Tawa itu, Kayasya seperti terpaku matanya tidak berkedip melihat tawa renyah di wajah cantik nan imut si Aruna, dia tidak tau apa yang sudah terjadi pada hati dan juga pikirannya. Sejak pertama kali mereka bertemu seperti ada magnet yang terus manariknya untuk mendekati Aruna.
Aruna tidak tau saja kalau sebenernya saat kejadian dia tidak sengaja menabrak Kayasya di koridor lelaki itu selalu mencari tau tentang dirinya bahkan lelaki itu sampai meminta Gladis memindahkan Aruna kebagian desain interior agar bisa selalu melihat nya karena ruangan mereka hanya berbeda satu lantai dan setiap harinya Kayasya bisa melihat gadis itu dengan mudah.

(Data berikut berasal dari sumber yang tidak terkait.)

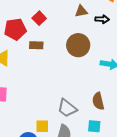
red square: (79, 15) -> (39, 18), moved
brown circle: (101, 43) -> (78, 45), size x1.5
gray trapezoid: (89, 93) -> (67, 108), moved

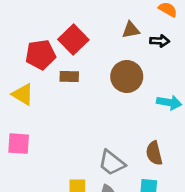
red square: (39, 18) -> (73, 40), size x1.5

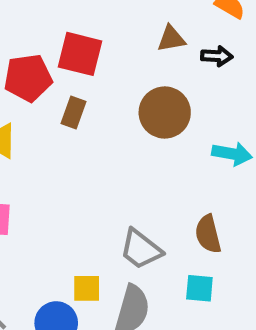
red square: (73, 40) -> (80, 54), turned -32
brown rectangle: (69, 77) -> (74, 113), turned -72

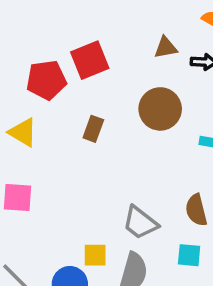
red square: (80, 54) -> (90, 60), turned -36
brown rectangle: (74, 113) -> (93, 129), moved

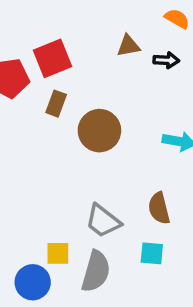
brown circle: (160, 109) -> (99, 131), moved
brown rectangle: (93, 129) -> (56, 104), moved

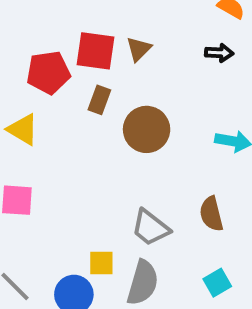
brown triangle: (128, 46) -> (139, 49), moved, turned -35
red square: (53, 58) -> (95, 51), turned 30
cyan square: (152, 253) -> (217, 283), moved, turned -35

" Saya sama Pak Dewa dekat hanya layaknya rekan kerja saja Pak, kalau misalkan orang-orang liatnya kami lebih itu karena Pak Dewa orangnya yang nggak sombong, Pak Dewa juga tidak memperlakukan saya ataupun yang lainnya sebagai bawahan, melainkan sebagai teman " jawab Aruna dengan tersenyum.
" Kalau kamu dan Dewa saja bisa sedekat itu, lalu kenapa saya tidak boleh? "

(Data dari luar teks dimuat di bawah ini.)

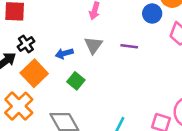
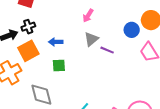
gray triangle: (93, 45) -> (91, 39), moved
green square: (76, 81) -> (59, 65), turned 32

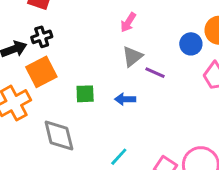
blue arrow: (56, 42) -> (125, 99), moved

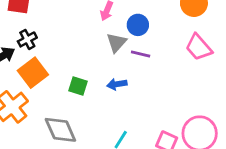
blue circle: (191, 44) -> (138, 25), moved
green square: (85, 94) -> (78, 86), turned 30

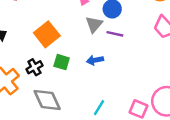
black cross: (27, 39) -> (34, 67), moved
orange square: (33, 73) -> (47, 34), moved

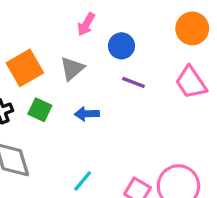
gray triangle: (94, 24) -> (72, 69), moved
purple line: (115, 34) -> (133, 82), moved

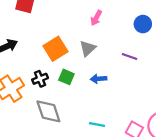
blue circle: (121, 46) -> (143, 24), moved
cyan line: (83, 181) -> (97, 124), turned 63

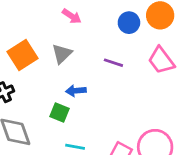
pink arrow: (96, 18) -> (72, 16), turned -84
green square: (66, 77) -> (60, 113), moved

" Ha??????? " Aruna merasa telinganya yang salah dengar atau memang pertanyaan itu di peruntukkan untuk dirinya
" Jika kamu dan Dewa saja bisa berteman kenapa dengan saya tidak? " Jelas Kayasya agar Aruna tidak berpikir yang aneh-aneh
" Jelas beda lah Pak ..... Bapak itu adalah icon nya kantor, semua kaum hawa di kantor itu memuji dan menyukai Bapak.. bisa-bisa habis ini saya di rujak sama mereka semua " ujar Aruna dengan raut serius nya
" Bapak tidak tau saja ada yang berdo'a bisa dekat sama Bapak, bahkan nih ya ada juga yang berharap bisa jadi pacar Pak Kayasya segila itu mereka memuja Bapak " sambungnya sembari tertawa mengingat kegilaan rekan-rekan kerjanya
" Lalu kamu?? " Aruna terdiam senyum nya seketika lenyap pertanyaan itu membuatnya salah tingkah
" Sa--saya.... " sumpah demi apapun dia ingin sekali berlari menjauh jantung nya sudah jedag jedug di lempar dengan pertanyaan itu.
" Boleh saya bergabung! "
Aruna menghela nafas lega merasa terselamatkan dengan kedatangan Gladis, tanpa menunggu jawaban dia duduk di antara Kayasya dan juga Aruna tapi itu justru membuat Kayasya jengkel setengah mati pada Gladis.